Newcastle next - a Friday night - and a reading hosted by "Poetry in the Pub". Afterwards, Peter stayed at his brother's place in the suburbs though he was reluctant to leave Chris and I at our cheap hotel in town - labrynthine corridors, musty food smells from the pizza place and the other take-away shops downstairs, the sign glowing, advertising "vacancies available for half an hour" (just kidding!). We assured him that we had an ensuite so once inside we could just lock the door, which we did.

And so the next day - Katoomba - and the two tours had joined up. The South-West Tour poets told us some of their anecdotes and spoke a lot about the Hay Plain (Ron Pretty had a poem to set the scene and they were very efficient and already had photos!) and about mysterious noises and late comings and goings ... but we hever had any of that! You can't count our trip back to the seventies at Lismore - the "after the gig" party, or the many nights that Chris Mansell and I stayed up late as if at camp - telling all sorts of stories, including the scary ones. And so - in Katoomba - we six touring poets along with Anthony Lawrence did a poem-filled reading at the wonderful Varuna Writers' Centre, followed later by a let loose and drink lots of wine at a Thai restaurant (this was a bit of a Poets' Do, I must confess!!) followed later by a let rip and listen to songs sung by Adrian Wiggins back at Peter Minter's place and we flew in that space that's wired and high and we'd done nearly all of the hard work and were happy.

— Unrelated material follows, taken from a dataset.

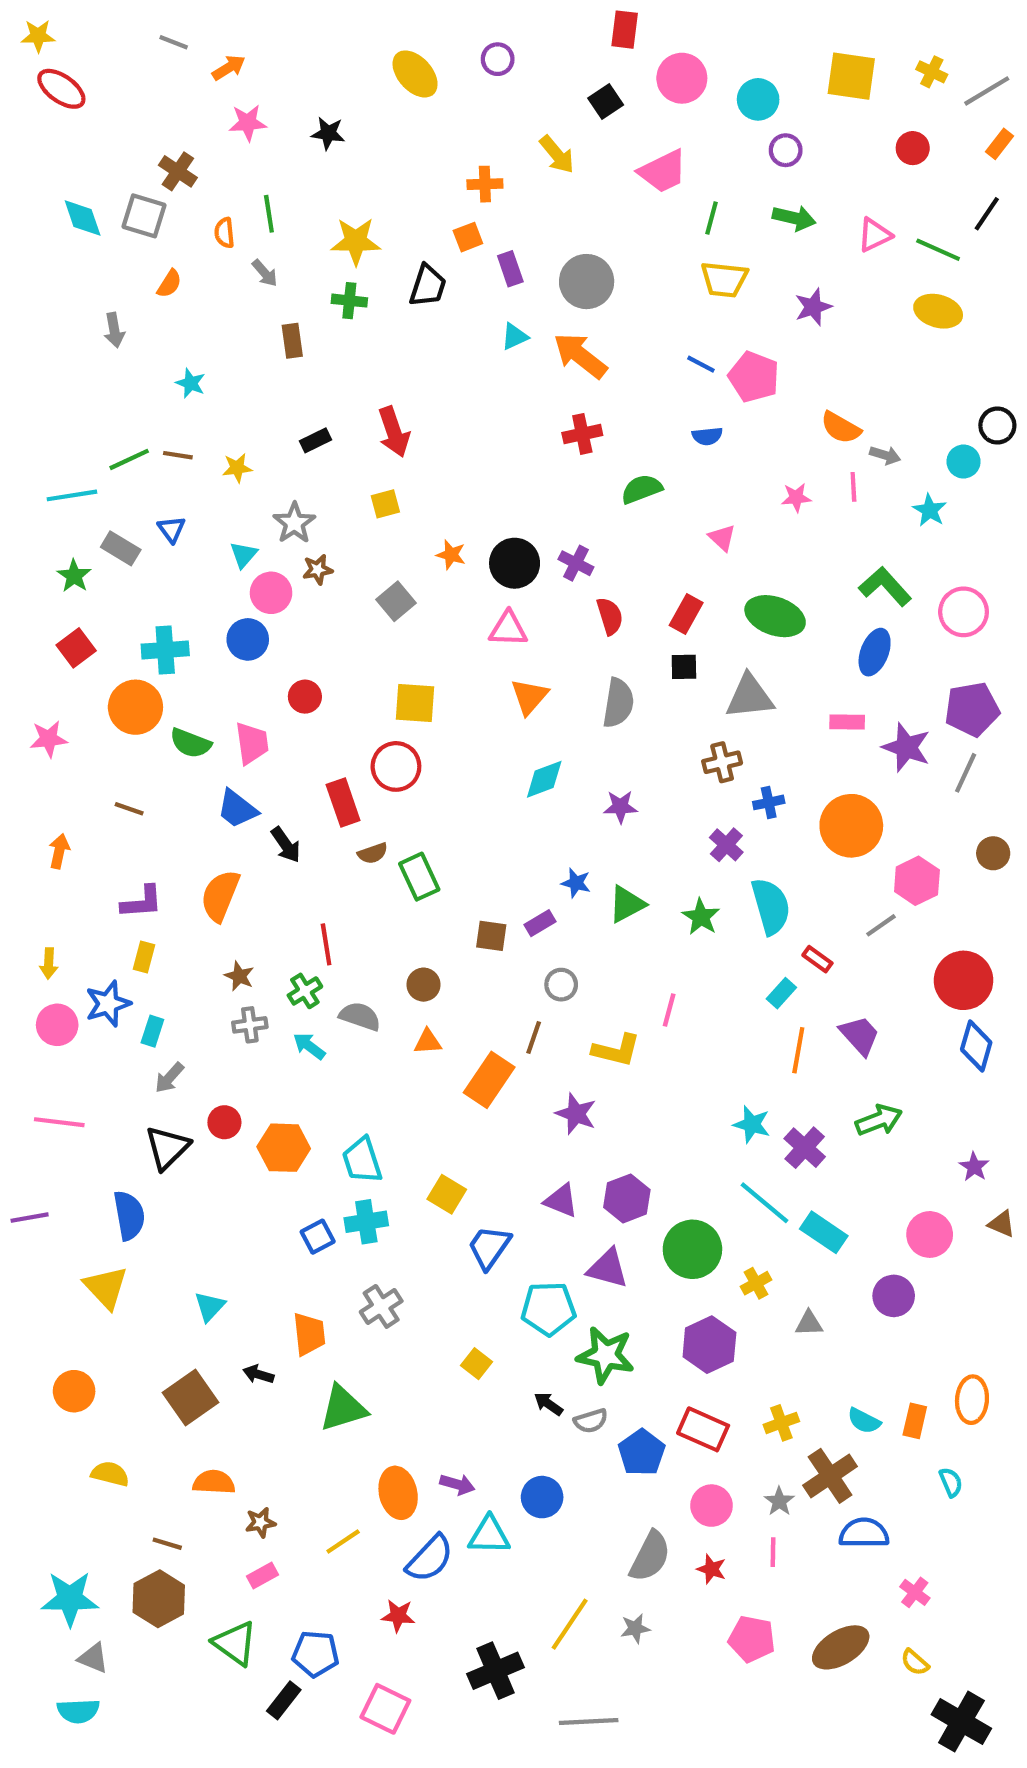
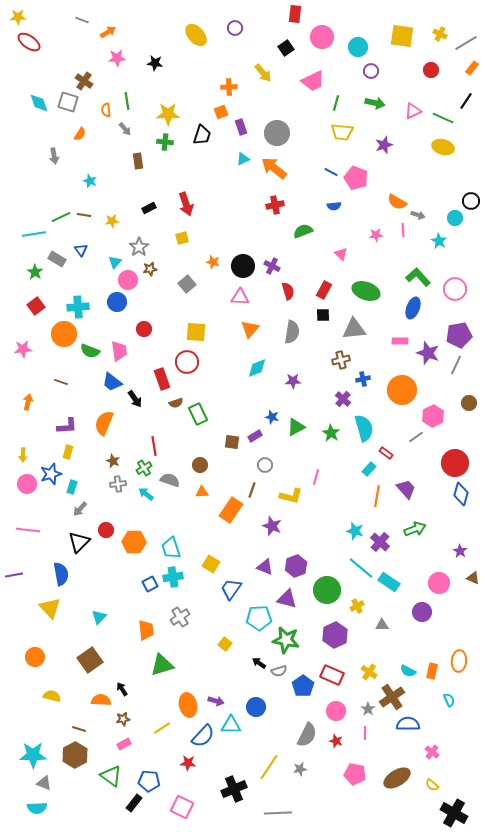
black arrow: (258, 1374) -> (122, 689), moved, turned 40
yellow cross: (781, 1423) -> (369, 672), turned -35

We finished the tour at the NSW Writers' Centre in Sydney the next day. I stuffed up the last line of my last poem of the tour, already sorting out in my head the mixed up baggage in the car, organising the money, returning the hire cars and unpacking my suitcase. We all said goodbye shakily and said that we'd keep in touch for sure - and we already have. I think each one of us is a little worried whose poems we'll be writing now - we heard so many - but at least Peter Boyle's voice is back. Chris Mansell is off on another writing adventure and I've never been so motivated to get the words out of my head and onto paper. And so the poetry tour hasn't finished at all!